Abstract: SA-PO1024

Autoantibodies: Novel Biomarkers for Diagnosing Malignancy?

Session Information

Category: Nephrology Education

  • 1302 Fellows and Residents Case Reports

Authors

  • Malhotra, Divyanshu, Yale New Haven Hospital, New Haven, Connecticut, United States
  • Gondal, Maryam, Yale New Haven Hospital, New Haven, Connecticut, United States
  • Luciano, Randy L., Yale University School of Medicine, New Haven, Connecticut, United States
Background

ANA and related autoantibodies can be detected with a variable frequency in patients with Lymphoma. However, a majority of these patients do not display features of any underlying autoimmune disease. The exact patho-physiological significance of these is not well defined at this time. Here we present a case of positive autoantibodies in a patient with T-cell Lymphoma and membranous nephropathy which initially posed a diagnostic dilemma.

Methods

37 year old male with an unremarkable past medical history was admitted for fatigue, lethargy, anorexia and weight loss. He had been experiencing shortness of breath with exertion and also noted that his urine was foamy. He was taking naproxen infrequently for generalized pain. Physical exam was remarkable for significant peripheral edema.

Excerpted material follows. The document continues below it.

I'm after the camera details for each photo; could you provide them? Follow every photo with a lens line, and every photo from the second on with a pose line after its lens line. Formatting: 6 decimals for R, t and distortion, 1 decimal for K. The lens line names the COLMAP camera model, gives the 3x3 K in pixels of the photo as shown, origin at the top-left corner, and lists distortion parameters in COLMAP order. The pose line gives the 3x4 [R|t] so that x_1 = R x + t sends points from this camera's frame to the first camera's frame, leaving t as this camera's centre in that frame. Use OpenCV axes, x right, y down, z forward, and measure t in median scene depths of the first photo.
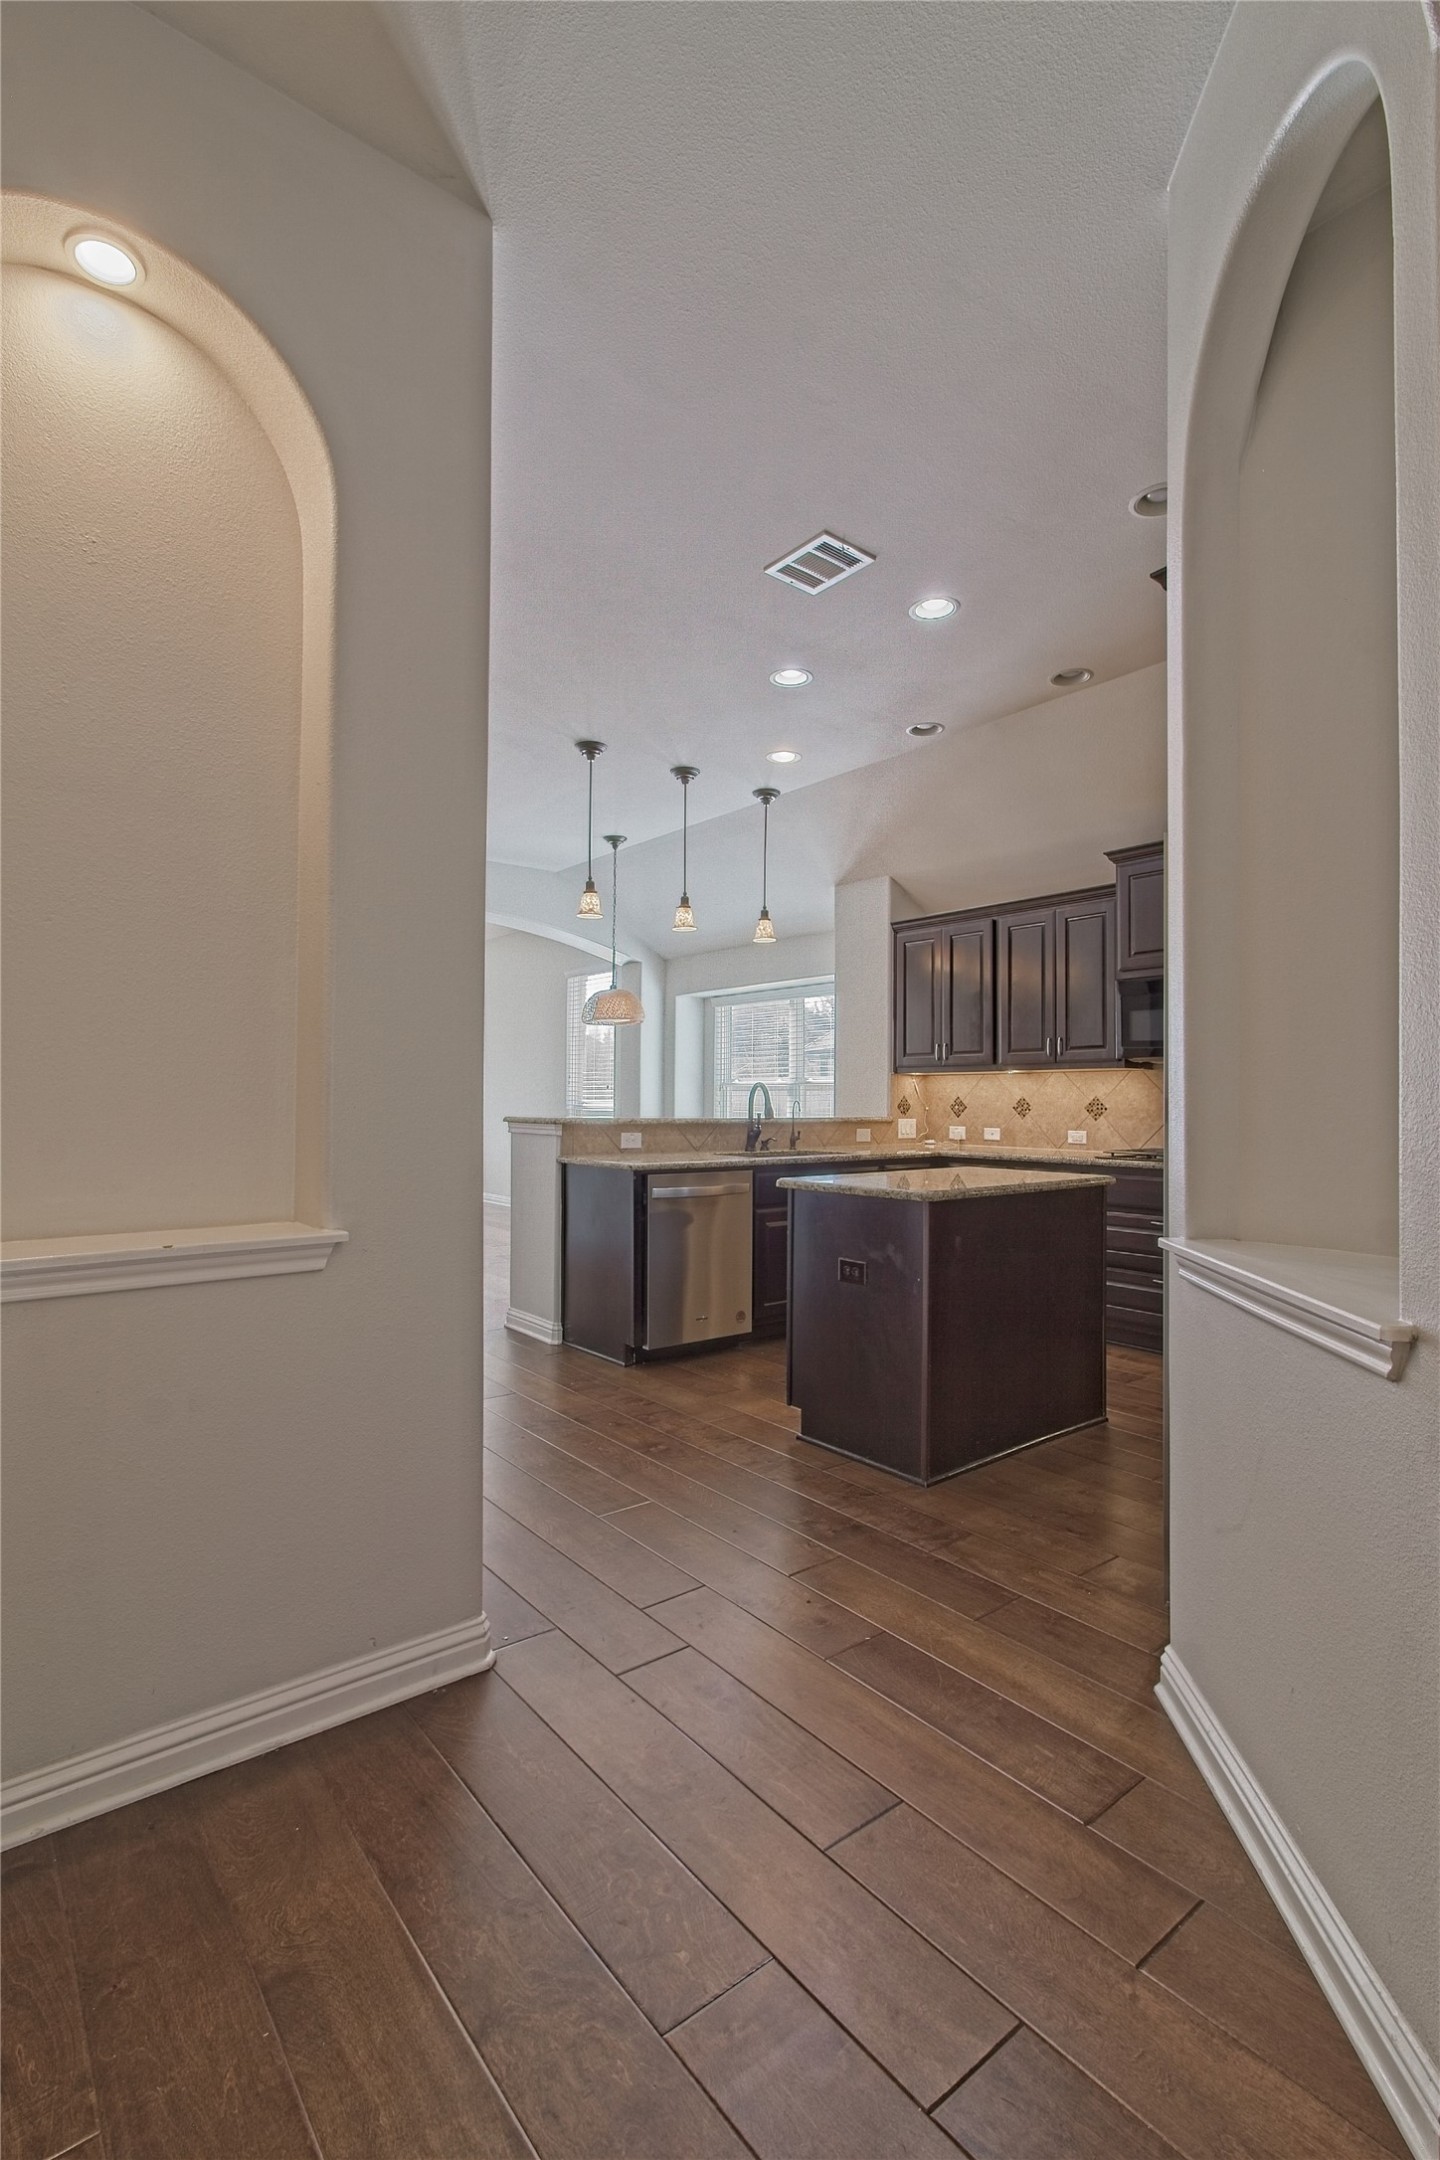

Labs revealed a BUN 48 mg/dl, Cr 3.2 mg/dl, phosphorus 5.8 mg/dl, Hgb 7.1g/dl, Platelet count 30000, Albumin 2.2 g/dl and Urine Pr/Cr 5 g/g. Urine analysis showed a mix of isomorphic and dysmorphic RBCs however no casts were noted. Autoimmune work up was positive for ANA, AntidsDNA, AntiSm, AntiSm/RNP and Anti SS-B. However he did not meet the criteria for SLE and did not have any clinical features consistent with other autoimmune conditions. Thus a further work up was planned. Renal US was remarkable for echogenic right and left kidney measuring 12.7 cm and 13.8 cm respectively. Renal Biopsy was consistent with membranous nephropathy with negative immunofluorescence. Bone Marrow biopsy was performed and was consistent with T-cell lymphoma and this prompted initiation of chemotherapy. Unfortunately, despite therapy his disease progressed with multi-organ involvement and patient was transitioned to hospice care.

Conclusion

A wide spectrum of renal lesions can be observed in patients with T-Cell Lymphoma including glomerulonephritis, acute kidney injury and parenchymal infiltration. This case is unique, as the autoimmune markers were not related to the glomerulonephritis but independently associated with the T-Cell Lymphoma. In small retrospective analyses it is interesting to note that these autoantibodies were generally not assocaited with underlying auto-immune conditions, were seen more commonly in men and did not appear to have any significant prognositc significance. Thus it is important to recognize this entity and look for underlying malignancies when the clinical features do not corelate.